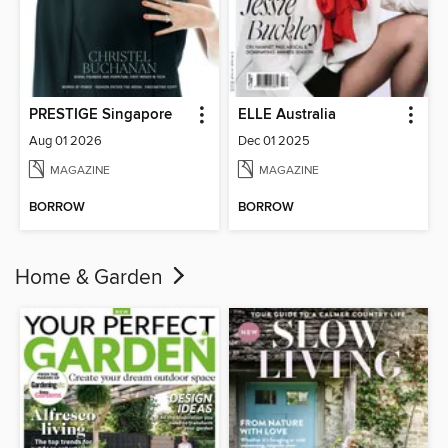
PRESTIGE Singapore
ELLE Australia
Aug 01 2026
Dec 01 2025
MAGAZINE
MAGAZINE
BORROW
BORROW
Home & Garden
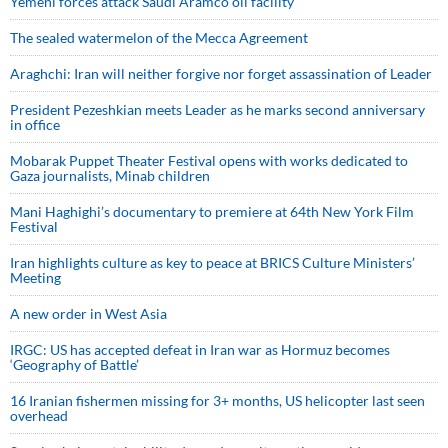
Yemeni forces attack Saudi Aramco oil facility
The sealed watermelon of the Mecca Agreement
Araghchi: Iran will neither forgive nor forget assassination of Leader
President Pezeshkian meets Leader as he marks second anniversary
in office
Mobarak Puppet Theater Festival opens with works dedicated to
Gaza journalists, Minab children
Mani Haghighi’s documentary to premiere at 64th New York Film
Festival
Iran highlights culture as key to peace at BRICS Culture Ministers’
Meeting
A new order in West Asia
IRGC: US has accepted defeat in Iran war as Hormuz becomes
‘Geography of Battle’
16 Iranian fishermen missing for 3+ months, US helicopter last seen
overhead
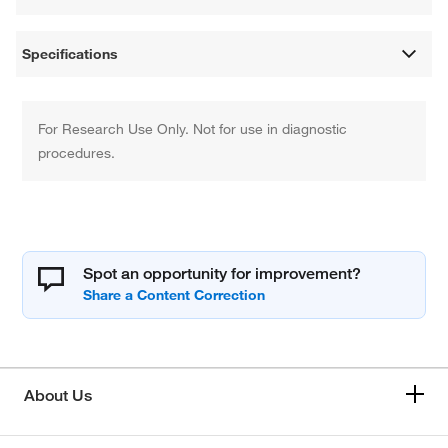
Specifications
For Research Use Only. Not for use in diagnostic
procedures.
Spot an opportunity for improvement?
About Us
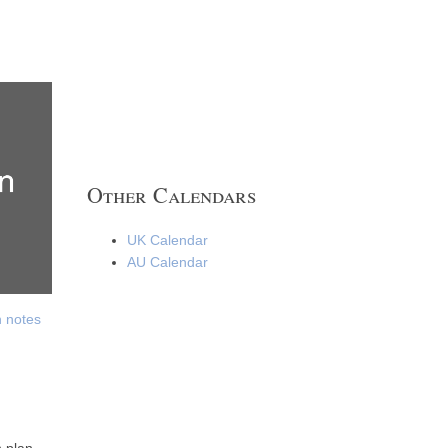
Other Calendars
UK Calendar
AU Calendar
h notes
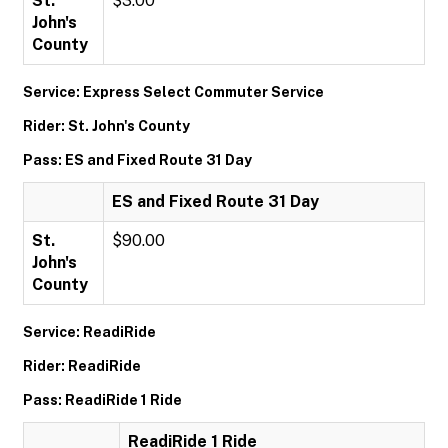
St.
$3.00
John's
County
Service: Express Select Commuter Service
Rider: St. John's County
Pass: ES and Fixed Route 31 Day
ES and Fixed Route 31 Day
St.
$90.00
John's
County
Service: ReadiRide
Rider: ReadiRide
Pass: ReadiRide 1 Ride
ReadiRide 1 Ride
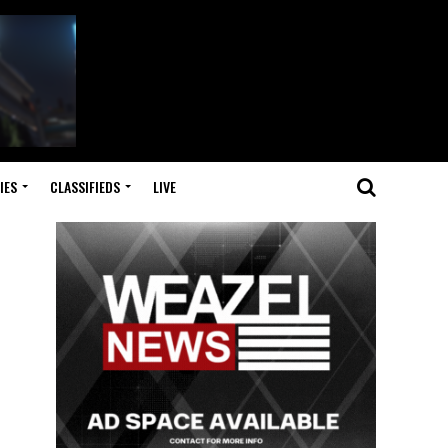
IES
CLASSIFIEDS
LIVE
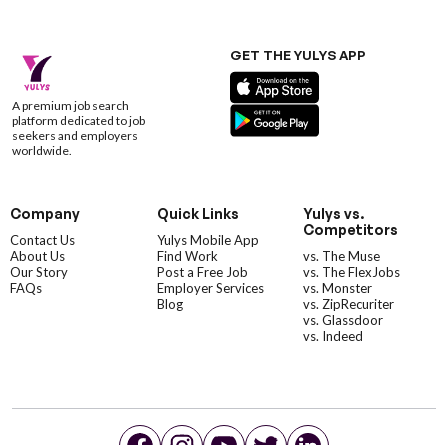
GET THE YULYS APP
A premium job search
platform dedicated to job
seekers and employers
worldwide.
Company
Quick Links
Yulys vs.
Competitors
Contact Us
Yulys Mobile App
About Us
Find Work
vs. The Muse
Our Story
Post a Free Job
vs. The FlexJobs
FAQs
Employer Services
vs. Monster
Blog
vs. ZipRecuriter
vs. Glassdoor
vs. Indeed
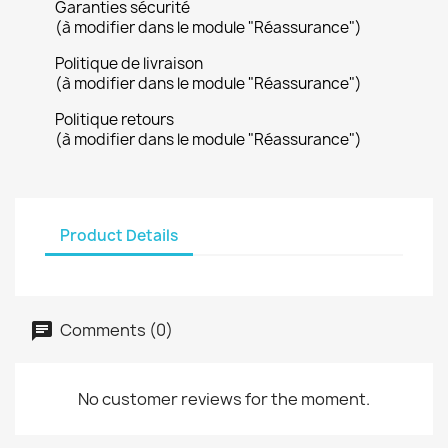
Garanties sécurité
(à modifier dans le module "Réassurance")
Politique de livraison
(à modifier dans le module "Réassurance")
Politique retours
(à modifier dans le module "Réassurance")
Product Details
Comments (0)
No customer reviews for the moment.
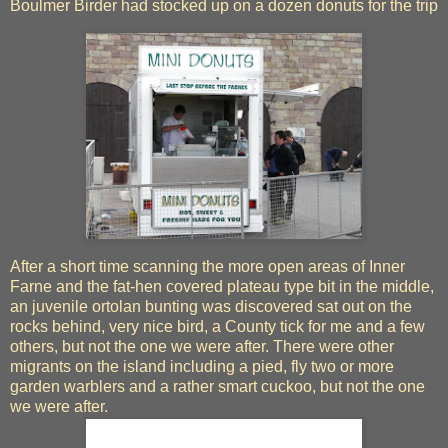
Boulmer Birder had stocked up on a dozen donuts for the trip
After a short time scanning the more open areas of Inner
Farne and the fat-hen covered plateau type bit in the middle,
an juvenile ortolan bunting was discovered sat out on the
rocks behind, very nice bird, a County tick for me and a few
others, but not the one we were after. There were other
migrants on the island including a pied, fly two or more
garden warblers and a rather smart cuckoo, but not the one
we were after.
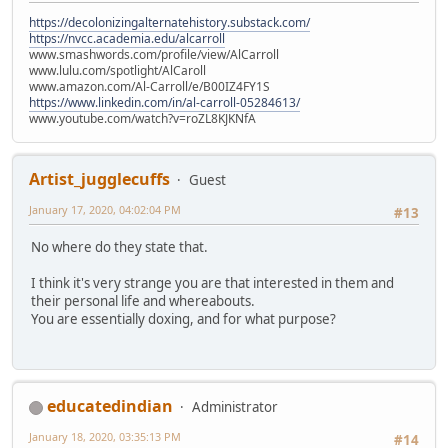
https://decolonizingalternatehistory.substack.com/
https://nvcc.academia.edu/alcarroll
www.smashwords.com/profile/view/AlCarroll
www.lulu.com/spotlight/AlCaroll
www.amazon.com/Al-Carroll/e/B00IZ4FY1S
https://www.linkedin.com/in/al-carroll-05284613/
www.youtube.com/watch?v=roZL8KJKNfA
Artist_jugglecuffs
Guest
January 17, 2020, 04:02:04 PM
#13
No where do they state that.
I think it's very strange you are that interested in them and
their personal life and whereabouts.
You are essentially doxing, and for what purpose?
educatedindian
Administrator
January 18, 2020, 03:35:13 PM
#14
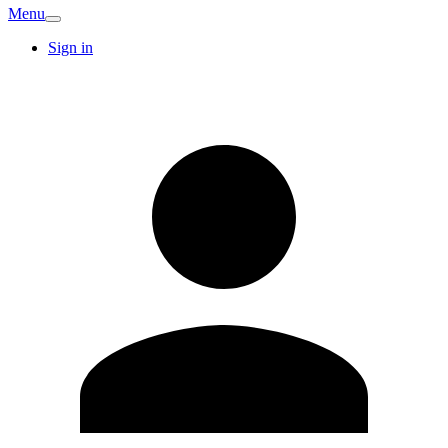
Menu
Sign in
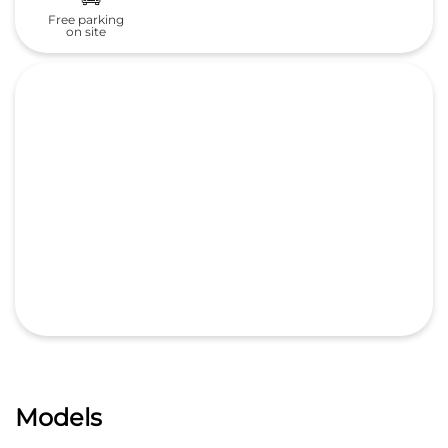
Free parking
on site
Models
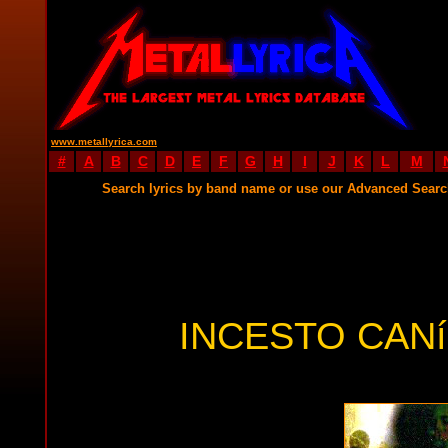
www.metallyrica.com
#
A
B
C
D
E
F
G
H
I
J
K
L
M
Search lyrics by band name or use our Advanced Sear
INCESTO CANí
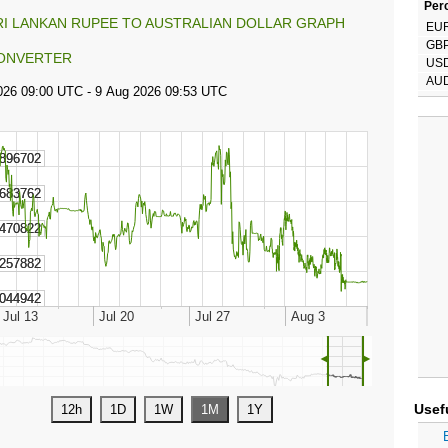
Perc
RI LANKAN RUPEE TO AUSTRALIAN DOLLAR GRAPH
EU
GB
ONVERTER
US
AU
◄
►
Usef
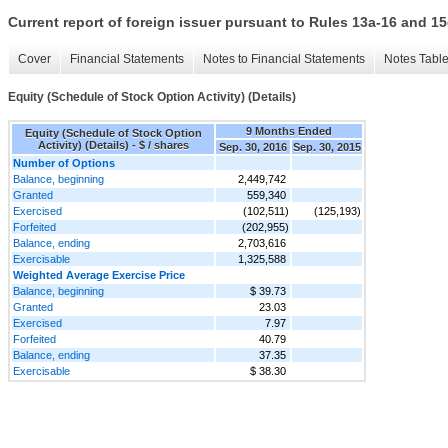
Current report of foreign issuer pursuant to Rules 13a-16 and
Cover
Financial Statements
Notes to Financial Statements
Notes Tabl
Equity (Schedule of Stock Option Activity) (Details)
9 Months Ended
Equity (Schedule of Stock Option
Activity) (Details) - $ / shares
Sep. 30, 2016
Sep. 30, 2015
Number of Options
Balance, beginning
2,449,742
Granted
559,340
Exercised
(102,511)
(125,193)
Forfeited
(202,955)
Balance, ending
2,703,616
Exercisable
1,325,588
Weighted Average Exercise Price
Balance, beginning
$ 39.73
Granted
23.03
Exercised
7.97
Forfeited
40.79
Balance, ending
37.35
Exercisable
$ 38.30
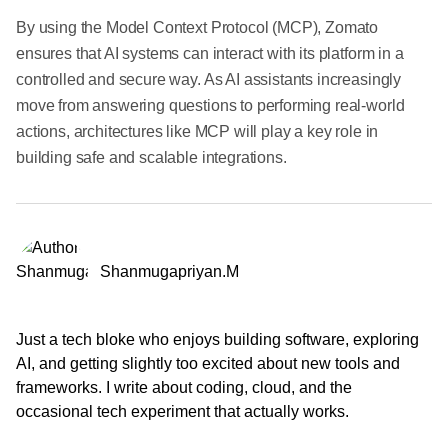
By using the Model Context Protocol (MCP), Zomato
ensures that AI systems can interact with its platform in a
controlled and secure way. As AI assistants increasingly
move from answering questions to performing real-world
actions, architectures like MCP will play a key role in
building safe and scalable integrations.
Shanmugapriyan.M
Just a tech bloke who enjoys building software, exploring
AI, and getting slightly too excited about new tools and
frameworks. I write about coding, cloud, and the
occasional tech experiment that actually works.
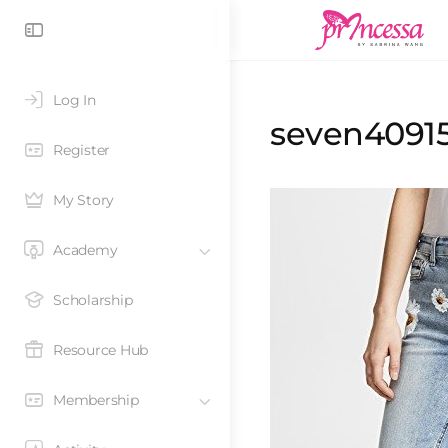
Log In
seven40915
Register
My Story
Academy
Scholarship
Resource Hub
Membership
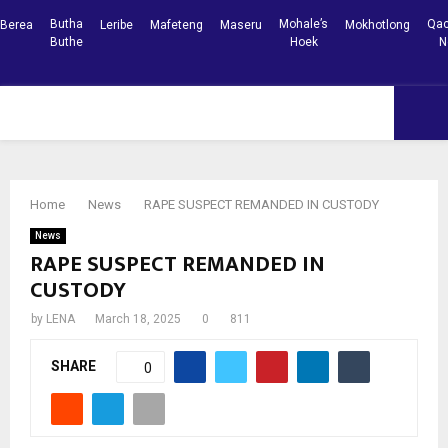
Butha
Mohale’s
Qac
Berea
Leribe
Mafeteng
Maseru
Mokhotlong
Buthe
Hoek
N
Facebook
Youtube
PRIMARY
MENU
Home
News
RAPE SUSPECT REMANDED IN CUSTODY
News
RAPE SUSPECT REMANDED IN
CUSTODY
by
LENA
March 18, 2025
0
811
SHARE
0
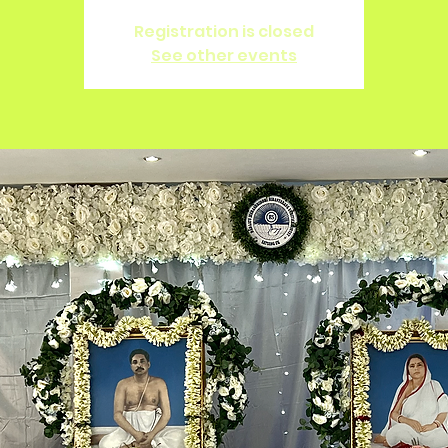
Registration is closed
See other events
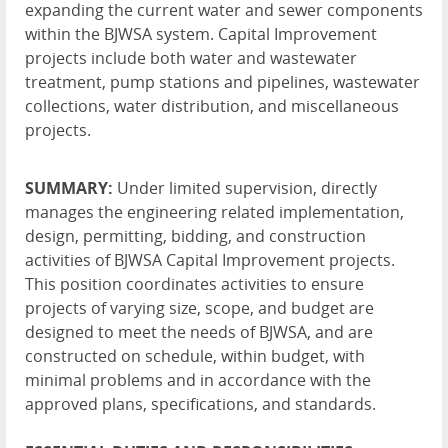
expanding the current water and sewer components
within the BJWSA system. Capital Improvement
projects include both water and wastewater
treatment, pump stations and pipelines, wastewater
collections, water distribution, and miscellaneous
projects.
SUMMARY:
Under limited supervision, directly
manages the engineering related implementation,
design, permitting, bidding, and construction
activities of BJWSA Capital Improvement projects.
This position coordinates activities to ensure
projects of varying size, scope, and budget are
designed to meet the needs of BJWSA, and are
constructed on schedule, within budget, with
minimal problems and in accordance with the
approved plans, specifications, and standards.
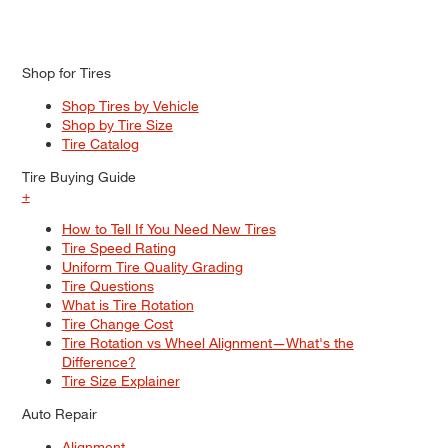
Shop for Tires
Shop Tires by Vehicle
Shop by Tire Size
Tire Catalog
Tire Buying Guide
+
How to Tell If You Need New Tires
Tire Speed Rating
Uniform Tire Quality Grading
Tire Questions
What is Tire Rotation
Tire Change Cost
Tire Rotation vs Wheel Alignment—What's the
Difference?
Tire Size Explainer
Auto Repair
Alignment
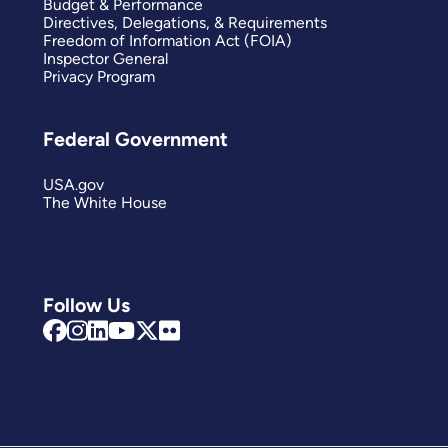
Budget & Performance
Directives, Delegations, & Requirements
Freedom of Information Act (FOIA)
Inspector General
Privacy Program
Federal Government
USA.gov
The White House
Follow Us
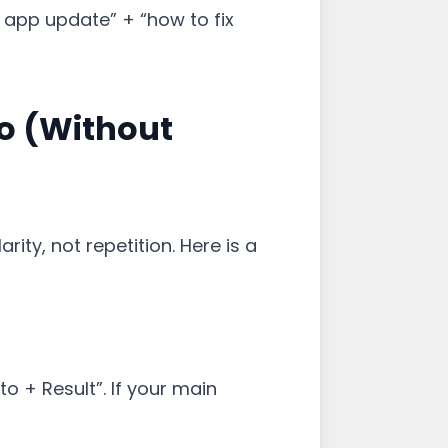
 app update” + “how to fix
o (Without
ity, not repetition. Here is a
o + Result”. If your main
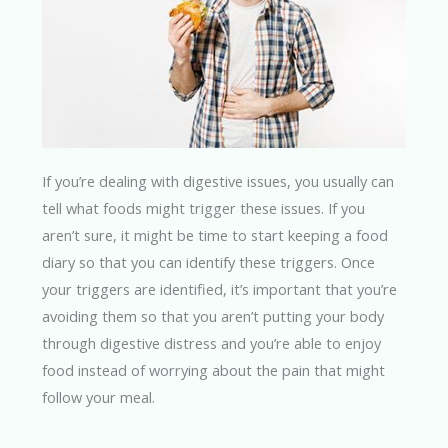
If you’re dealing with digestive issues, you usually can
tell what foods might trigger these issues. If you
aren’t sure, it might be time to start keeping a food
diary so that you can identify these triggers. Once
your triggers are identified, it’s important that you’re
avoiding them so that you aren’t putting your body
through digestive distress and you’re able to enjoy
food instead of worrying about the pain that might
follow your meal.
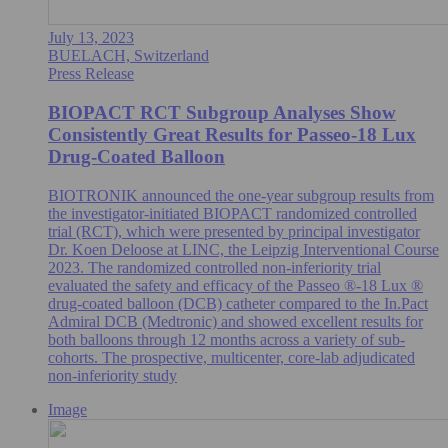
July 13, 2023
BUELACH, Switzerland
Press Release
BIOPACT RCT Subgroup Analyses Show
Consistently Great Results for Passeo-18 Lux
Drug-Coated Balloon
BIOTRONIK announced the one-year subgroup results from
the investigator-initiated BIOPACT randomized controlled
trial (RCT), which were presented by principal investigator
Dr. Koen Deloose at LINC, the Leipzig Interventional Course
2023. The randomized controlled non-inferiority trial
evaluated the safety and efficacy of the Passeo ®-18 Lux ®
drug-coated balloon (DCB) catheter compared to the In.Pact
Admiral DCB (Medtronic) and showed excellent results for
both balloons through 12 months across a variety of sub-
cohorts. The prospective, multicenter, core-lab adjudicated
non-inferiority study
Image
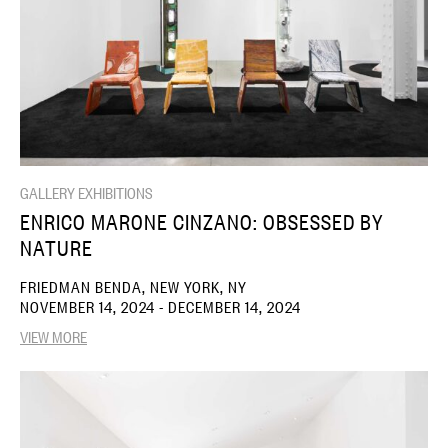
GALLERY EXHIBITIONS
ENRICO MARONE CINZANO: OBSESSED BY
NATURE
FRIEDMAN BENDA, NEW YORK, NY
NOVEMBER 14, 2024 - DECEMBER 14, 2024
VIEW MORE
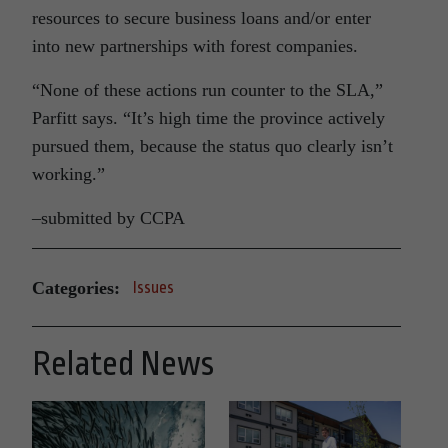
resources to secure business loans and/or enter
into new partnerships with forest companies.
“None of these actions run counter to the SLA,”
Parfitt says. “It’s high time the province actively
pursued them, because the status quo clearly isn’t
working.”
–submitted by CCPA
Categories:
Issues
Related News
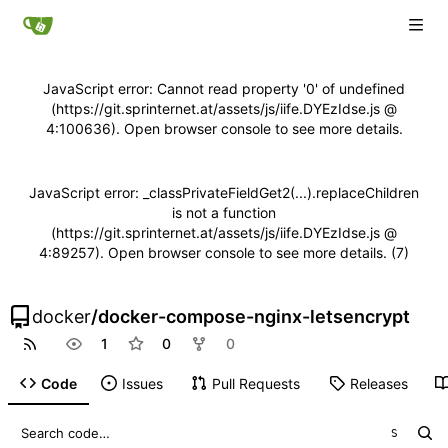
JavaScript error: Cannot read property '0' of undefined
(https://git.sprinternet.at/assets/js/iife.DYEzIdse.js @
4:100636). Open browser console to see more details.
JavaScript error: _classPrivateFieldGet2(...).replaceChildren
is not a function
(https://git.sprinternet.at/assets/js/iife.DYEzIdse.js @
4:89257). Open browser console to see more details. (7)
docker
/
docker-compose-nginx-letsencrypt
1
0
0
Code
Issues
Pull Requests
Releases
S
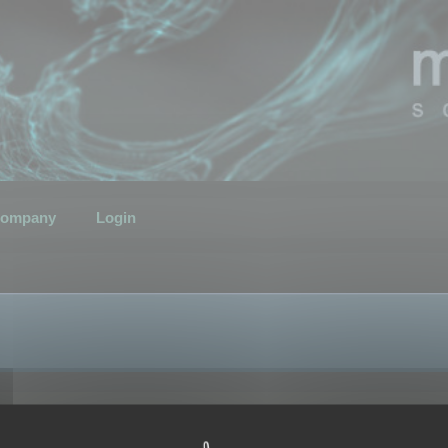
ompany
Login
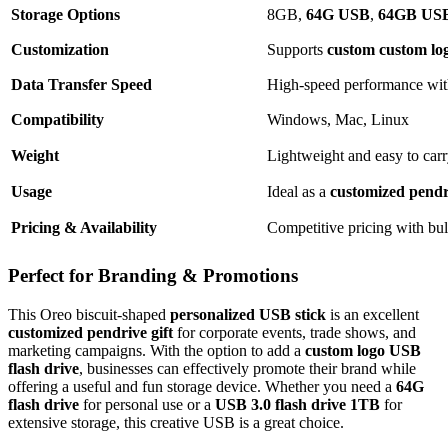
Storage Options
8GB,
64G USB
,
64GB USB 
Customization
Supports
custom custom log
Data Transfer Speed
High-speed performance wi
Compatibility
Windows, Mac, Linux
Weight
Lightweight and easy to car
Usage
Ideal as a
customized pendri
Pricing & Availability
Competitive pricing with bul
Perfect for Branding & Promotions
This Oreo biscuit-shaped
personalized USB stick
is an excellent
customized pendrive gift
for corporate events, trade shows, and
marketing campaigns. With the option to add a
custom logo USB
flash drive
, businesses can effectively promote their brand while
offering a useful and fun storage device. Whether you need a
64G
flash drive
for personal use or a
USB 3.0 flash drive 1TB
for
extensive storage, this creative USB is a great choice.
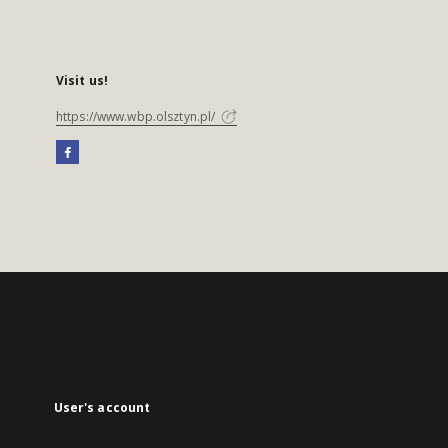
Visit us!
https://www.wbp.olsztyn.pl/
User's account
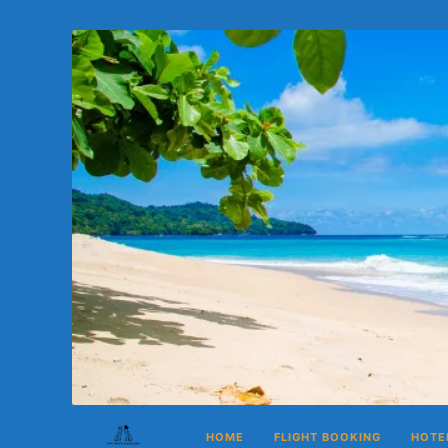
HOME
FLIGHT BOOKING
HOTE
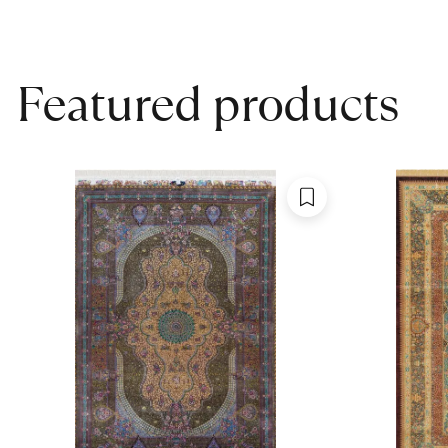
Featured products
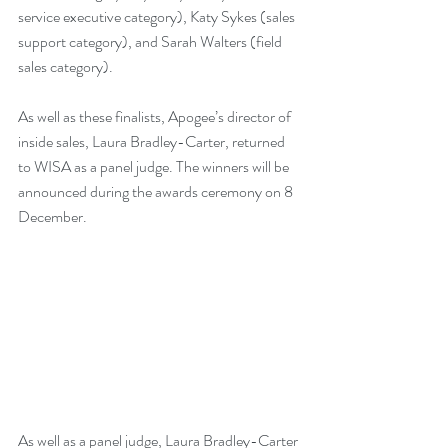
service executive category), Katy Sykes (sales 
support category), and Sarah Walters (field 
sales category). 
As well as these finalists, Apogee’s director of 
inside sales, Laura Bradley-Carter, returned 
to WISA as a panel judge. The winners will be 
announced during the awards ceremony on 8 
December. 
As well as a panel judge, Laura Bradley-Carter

◆ **EXERCISE DETAILS**
The required answer is each line of the data in which the word "Equity" appears.

◆ **OUTPUT FOR THIS EXERCISE**
Equity (Schedule of Stock Option Activity) (Details)
Equity (Schedule of Stock Option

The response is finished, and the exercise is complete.